### The exercise
Write out every line of the listing below, copying each one word for word with no changes.

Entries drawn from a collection

__________________________________________________

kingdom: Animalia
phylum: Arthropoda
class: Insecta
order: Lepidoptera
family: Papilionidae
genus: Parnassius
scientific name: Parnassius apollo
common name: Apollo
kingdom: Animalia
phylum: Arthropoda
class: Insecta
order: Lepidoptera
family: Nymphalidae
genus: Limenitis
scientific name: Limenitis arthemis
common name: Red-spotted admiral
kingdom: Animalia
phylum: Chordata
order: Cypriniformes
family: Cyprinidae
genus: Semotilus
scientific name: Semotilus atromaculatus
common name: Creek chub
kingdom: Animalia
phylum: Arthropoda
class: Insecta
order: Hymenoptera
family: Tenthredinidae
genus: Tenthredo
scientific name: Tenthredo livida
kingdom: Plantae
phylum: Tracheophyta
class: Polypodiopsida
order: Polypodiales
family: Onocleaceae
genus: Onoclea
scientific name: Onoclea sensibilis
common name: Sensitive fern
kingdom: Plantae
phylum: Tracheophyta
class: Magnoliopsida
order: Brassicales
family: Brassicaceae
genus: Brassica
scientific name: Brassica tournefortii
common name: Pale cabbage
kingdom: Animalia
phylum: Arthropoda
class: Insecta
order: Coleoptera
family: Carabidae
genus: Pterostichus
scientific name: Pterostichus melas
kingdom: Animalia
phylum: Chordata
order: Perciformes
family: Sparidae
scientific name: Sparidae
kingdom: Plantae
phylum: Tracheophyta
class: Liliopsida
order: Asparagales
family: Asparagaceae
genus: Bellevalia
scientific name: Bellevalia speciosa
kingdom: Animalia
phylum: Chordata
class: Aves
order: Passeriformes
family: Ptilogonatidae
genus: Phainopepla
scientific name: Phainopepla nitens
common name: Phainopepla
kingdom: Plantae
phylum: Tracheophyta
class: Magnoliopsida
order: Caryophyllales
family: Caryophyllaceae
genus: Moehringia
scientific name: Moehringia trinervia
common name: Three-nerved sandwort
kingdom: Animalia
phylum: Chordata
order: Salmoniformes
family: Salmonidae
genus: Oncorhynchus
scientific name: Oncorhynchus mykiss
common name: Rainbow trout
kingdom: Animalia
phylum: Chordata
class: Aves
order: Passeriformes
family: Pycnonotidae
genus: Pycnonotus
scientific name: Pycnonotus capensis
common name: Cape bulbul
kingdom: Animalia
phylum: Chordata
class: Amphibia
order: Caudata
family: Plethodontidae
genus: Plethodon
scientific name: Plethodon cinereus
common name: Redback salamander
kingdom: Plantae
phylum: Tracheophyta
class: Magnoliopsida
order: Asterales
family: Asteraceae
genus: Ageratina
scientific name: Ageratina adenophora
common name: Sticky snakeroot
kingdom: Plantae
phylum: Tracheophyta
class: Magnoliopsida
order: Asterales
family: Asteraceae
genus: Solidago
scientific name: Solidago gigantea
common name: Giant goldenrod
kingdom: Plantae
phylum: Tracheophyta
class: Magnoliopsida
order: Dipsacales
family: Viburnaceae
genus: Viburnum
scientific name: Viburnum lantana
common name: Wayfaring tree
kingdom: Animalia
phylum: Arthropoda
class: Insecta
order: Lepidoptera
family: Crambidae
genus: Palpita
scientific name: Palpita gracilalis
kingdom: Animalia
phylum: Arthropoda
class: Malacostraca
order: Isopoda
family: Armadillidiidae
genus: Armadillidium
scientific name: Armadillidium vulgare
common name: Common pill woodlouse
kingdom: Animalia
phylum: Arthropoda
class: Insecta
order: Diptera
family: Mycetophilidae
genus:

__________________________________________________

### Problem solution
kingdom: Animalia
phylum: Arthropoda
class: Insecta
order: Lepidoptera
family: Papilionidae
genus: Parnassius
scientific name: Parnassius apollo
common name: Apollo
kingdom: Animalia
phylum: Arthropoda
class: Insecta
order: Lepidoptera
family: Nymphalidae
genus: Limenitis
scientific name: Limenitis arthemis
common name: Red-spotted admiral
kingdom: Animalia
phylum: Chordata
order: Cypriniformes
family: Cyprinidae
genus: Semotilus
scientific name: Semotilus atromaculatus
common name: Creek chub
kingdom: Animalia
phylum: Arthropoda
class: Insecta
order: Hymenoptera
family: Tenthredinidae
genus: Tenthredo
scientific name: Tenthredo livida
kingdom: Plantae
phylum: Tracheophyta
class: Polypodiopsida
order: Polypodiales
family: Onocleaceae
genus: Onoclea
scientific name: Onoclea sensibilis
common name: Sensitive fern
kingdom: Plantae
phylum: Tracheophyta
class: Magnoliopsida
order: Brassicales
family: Brassicaceae
genus: Brassica
scientific name: Brassica tournefortii
common name: Pale cabbage
kingdom: Animalia
phylum: Arthropoda
class: Insecta
order: Coleoptera
family: Carabidae
genus: Pterostichus
scientific name: Pterostichus melas
kingdom: Animalia
phylum: Chordata
order: Perciformes
family: Sparidae
scientific name: Sparidae
kingdom: Plantae
phylum: Tracheophyta
class: Liliopsida
order: Asparagales
family: Asparagaceae
genus: Bellevalia
scientific name: Bellevalia speciosa
kingdom: Animalia
phylum: Chordata
class: Aves
order: Passeriformes
family: Ptilogonatidae
genus: Phainopepla
scientific name: Phainopepla nitens
common name: Phainopepla
kingdom: Plantae
phylum: Tracheophyta
class: Magnoliopsida
order: Caryophyllales
family: Caryophyllaceae
genus: Moehringia
scientific name: Moehringia trinervia
common name: Three-nerved sandwort
kingdom: Animalia
phylum: Chordata
order: Salmoniformes
family: Salmonidae
genus: Oncorhynchus
scientific name: Oncorhynchus mykiss
common name: Rainbow trout
kingdom: Animalia
phylum: Chordata
class: Aves
order: Passeriformes
family: Pycnonotidae
genus: Pycnonotus
scientific name: Pycnonotus capensis
common name: Cape bulbul
kingdom: Animalia
phylum: Chordata
class: Amphibia
order: Caudata
family: Plethodontidae
genus: Plethodon
scientific name: Plethodon cinereus
common name: Redback salamander
kingdom: Plantae
phylum: Tracheophyta
class: Magnoliopsida
order: Asterales
family: Asteraceae
genus: Ageratina
scientific name: Ageratina adenophora
common name: Sticky snakeroot
kingdom: Plantae
phylum: Tracheophyta
class: Magnoliopsida
order: Asterales
family: Asteraceae
genus: Solidago
scientific name: Solidago gigantea
common name: Giant goldenrod
kingdom: Plantae
phylum: Tracheophyta
class: Magnoliopsida
order: Dipsacales
family: Viburnaceae
genus: Viburnum
scientific name: Viburnum lantana
common name: Wayfaring tree
kingdom: Animalia
phylum: Arthropoda
class: Insecta
order: Lepidoptera
family: Crambidae
genus: Palpita
scientific name: Palpita gracilalis
kingdom: Animalia
phylum: Arthropoda
class: Malacostraca
order: Isopoda
family: Armadillidiidae
genus: Armadillidium
scientific name: Armadillidium vulgare
common name: Common pill woodlouse
kingdom: Animalia
phylum: Arthropoda
class: Insecta
order: Diptera
family: Mycetophilidae
genus:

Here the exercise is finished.